Data Science for Medical Decision Making
2 credits - Spring Term
Have you ever Googled a health-related question and been dumbfounded by the hits? Gotten a lab test result and wondered if it applies to a person like you? Wondered what an “odds ratio” for a genetic variant you inherited is? Explanations of why we are who we are, and what diseases we might get, and why some of us are at risk, are often unsatisfactory. It’s time to become an active consumer: in this course, we will develop skills in querying large health data streams to make informed decisions through the lens of data science. This course will survey the current data and methodological approaches to conduct integrative high-throughput investigations merging genomic, exposomic, and phenomic datasets to discover new associations with disease and health. Students will be introduced to statistical decision theory and how modern data science and machine learning approaches can help improve rational medical decision making. Students will be encouraged to find publicly available data (e.g. CDC, NIH dbGaP data) and formulate an original research project for submission to a journal or as a proceedings article.

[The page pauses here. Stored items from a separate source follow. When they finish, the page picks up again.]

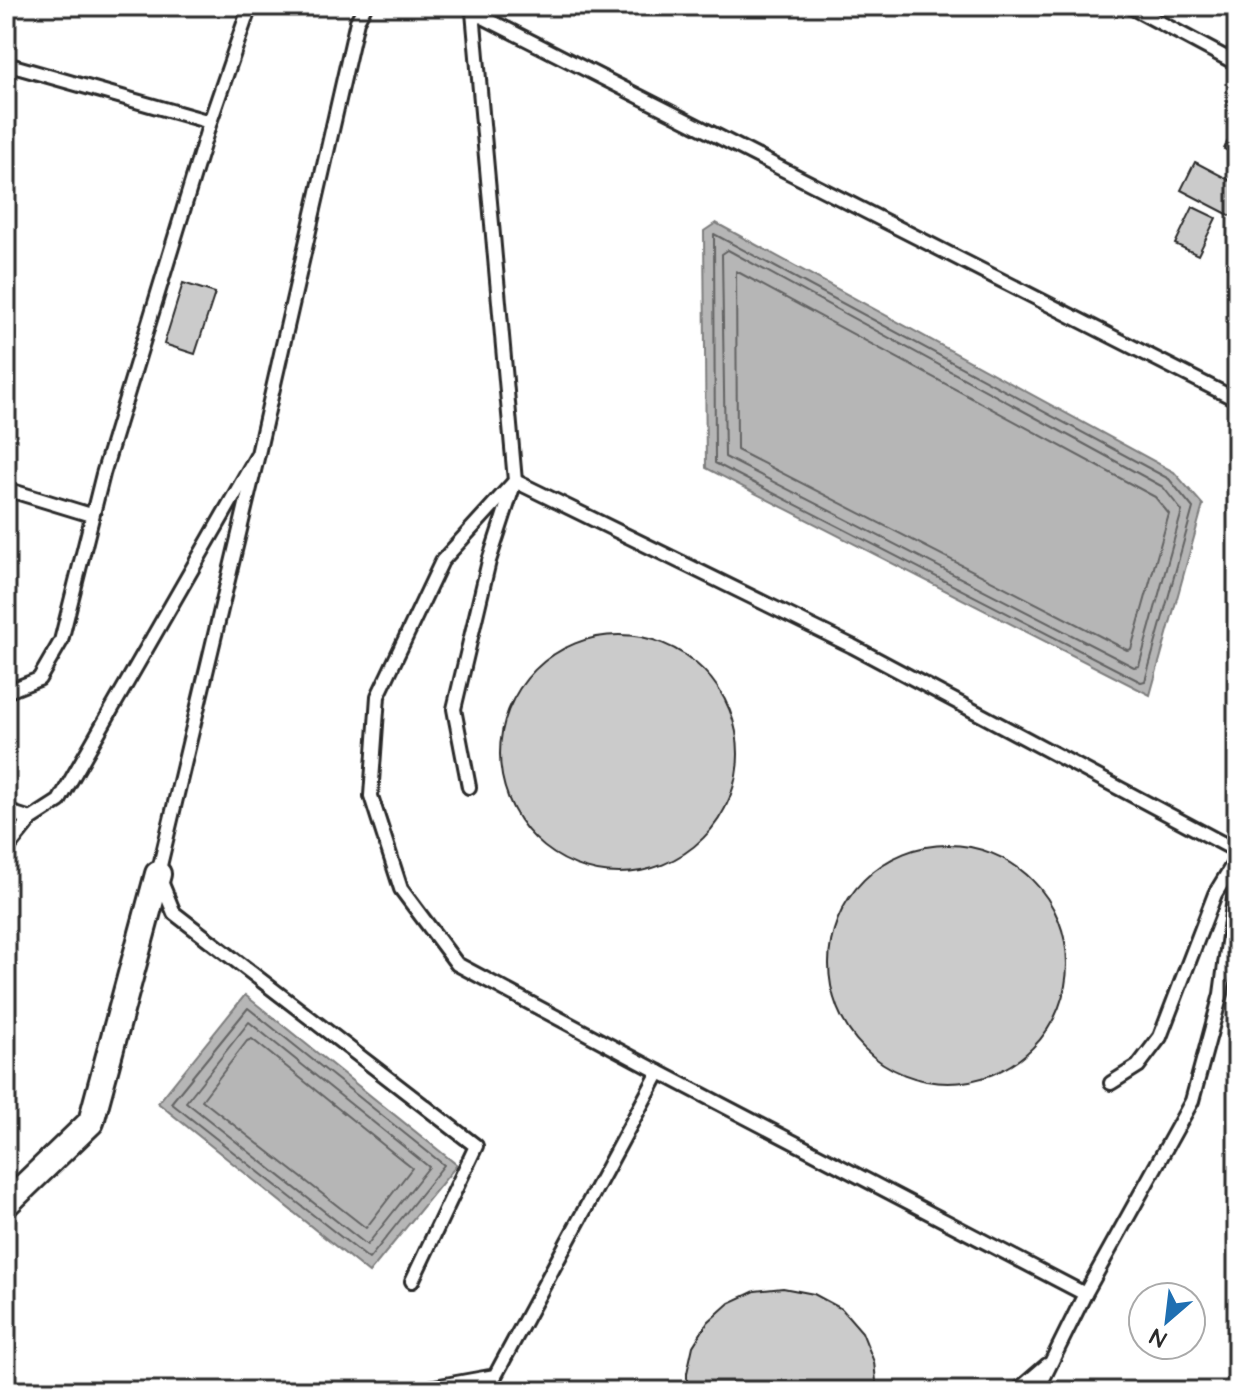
<svg xmlns="http://www.w3.org/2000/svg" width="1243" height="1397" viewBox="0 0 1243 1397" font-family="'Architects Daughter',sans-serif">
<style>
.water{fill:#b6b6b6;stroke:#7e7e7e;stroke-width:2}
.lines{fill:none;stroke-linecap:round;stroke-linejoin:round}
.shore{stroke:#636363;stroke-width:2}
.building{fill:#cbcbcb;stroke:#2b2b2b;stroke-width:2}
.service-casing{stroke:#2b2b2b;stroke-width:18}
.minor-casing{stroke:#2b2b2b;stroke-width:30}
.service{stroke:#fff;stroke-width:12}
.minor{stroke:#fff;stroke-width:24}
</style>
<rect width="100%" height="100%" fill="#fff"/>
<filter id="ink" filterUnits="userSpaceOnUse"><feTurbulence type="fractalNoise" baseFrequency=".0125" numOctaves="2"/><feDisplacementMap in="SourceGraphic" scale="16" xChannelSelector="R" yChannelSelector="G"/><feConvolveMatrix kernelMatrix="1 2 1 2 8 2 1 2 1" color-interpolation-filters="sRGB"/></filter>
<g filter="url(#ink)">
<!-- water -->
<g class="water">
<path d="M716,223L1174,472L1203,505L1150,695L706,468L704,231Z"/>
<path d="M245,995L457,1165L369,1273L158,1103Z"/>
</g>
<g class="lines">
<!-- shore -->
<g class="shore">
<path d="M714,234L1169,479L1193,508L1145,681L1141,682L715,463Z"/>
<path d="M728,250L1163,487L1182,511L1139,666L1134,667L725,457L722,254Z"/>
<path d="M736,271L1155,497L1169,514L1131,649L1127,650L737,450Z"/>
<path d="M248,1008L444,1165L369,1259L171,1103Z"/>
<path d="M249,1022L429,1167L367,1245L186,1102Z"/>
<path d="M252,1039L412,1168L366,1228L202,1100L247,1041Z"/>
</g>
</g>
<!-- building -->
<g class="building">
<path d="M1237,121V155L1224,149Z"/>
<path d="M1195,162L1237,184V219L1181,190Z"/>
<path d="M1193,207L1216,218L1198,255L1175,244Z"/>
<path d="M183,283L215,293L195,354L164,344Z"/>
<circle cx="619" cy="754" r="119"/>
<circle cx="948" cy="964" r="119"/>
<path d="M783,1288L814,1294L842,1309L862,1332L874,1362L877,1391H687V1373L693,1346L708,1322L729,1303L755,1291Z"/>
</g>
<g class="lines">
<!-- service casing -->
<g class="service-casing">
<g id="service">
<path d="M468,6L473,12L1237,400"/>
<path d="M1129,6L1230,60L1237,46"/>
<path d="M6,64L210,122L103,474L61,641L39,679L6,692"/>
<path d="M210,122L250,6"/>
<path d="M258,454L158,874L174,913L476,1146L412,1281"/>
<path d="M6,489L91,515"/>
<path d="M469,787L454,709L489,561L515,481L473,12"/>
<path d="M6,811L31,819L6,850"/>
<path d="M31,819L59,801L258,454L357,21L365,6"/>
<path d="M659,1072L1085,1294"/>
<path d="M1111,1083L1138,1066L1160,1037L1215,894L1237,858"/>
<path d="M412,1391L495,1376L659,1072L457,964L401,889L371,796L378,696L442,561L515,481L852,646L1237,851"/>
<path d="M1017,1391L1047,1365"/>
<path d="M1037,1391L1085,1294L1192,1101L1221,994L1237,876"/>
</g>
</g>
<!-- minor casing -->
<g class="minor-casing">
<path id="minor" d="M6,1204L91,1122L158,874"/>
</g>
<!-- service -->
<use href="#service" class="service"/>
<!-- minor -->
<use href="#minor" class="minor"/>
</g>
</g>
<!-- margin -->
<rect width="1243" height="1397" fill="none" stroke="#fff" stroke-width="32"/>
<rect x="16" y="16" width="1211" height="1365" fill="none" stroke="#2b2b2b" stroke-width="3" filter="url(#ink)"/>
<!-- north arrow -->
<g transform="translate(1167 1321) rotate(208)"><circle r="38" fill="#ffffff" stroke="#aaaaaa" stroke-width="2"/>
<path d="M0-6L14 30L0 20L-14 30Z" fill="#1f6fb2"/>
<text y="-12" font-size="22" font-weight="bold" text-anchor="middle" fill="#2b2b2b">N</text>
</g>
</svg>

1. Develop basic skills in biomedical data science, including R/RStudio, Python and cloud-based infrastructure.
2. Understand how decision theory and machine learning can enhance clinical care.
3. Develop your own prediction algorithms that integrate exposomic, genomic, and phenomic data.
4. Execute data-driven methods on current day computing clusters.
5. Interpret statistical estimates and biomedical findings in the published literature (and the lay press).
Prerequisites: This course requires familiarity with programming (e.g. R or Python experience or Harvard CS50 equivalent) in a Linux environment (i.e. use of the command line).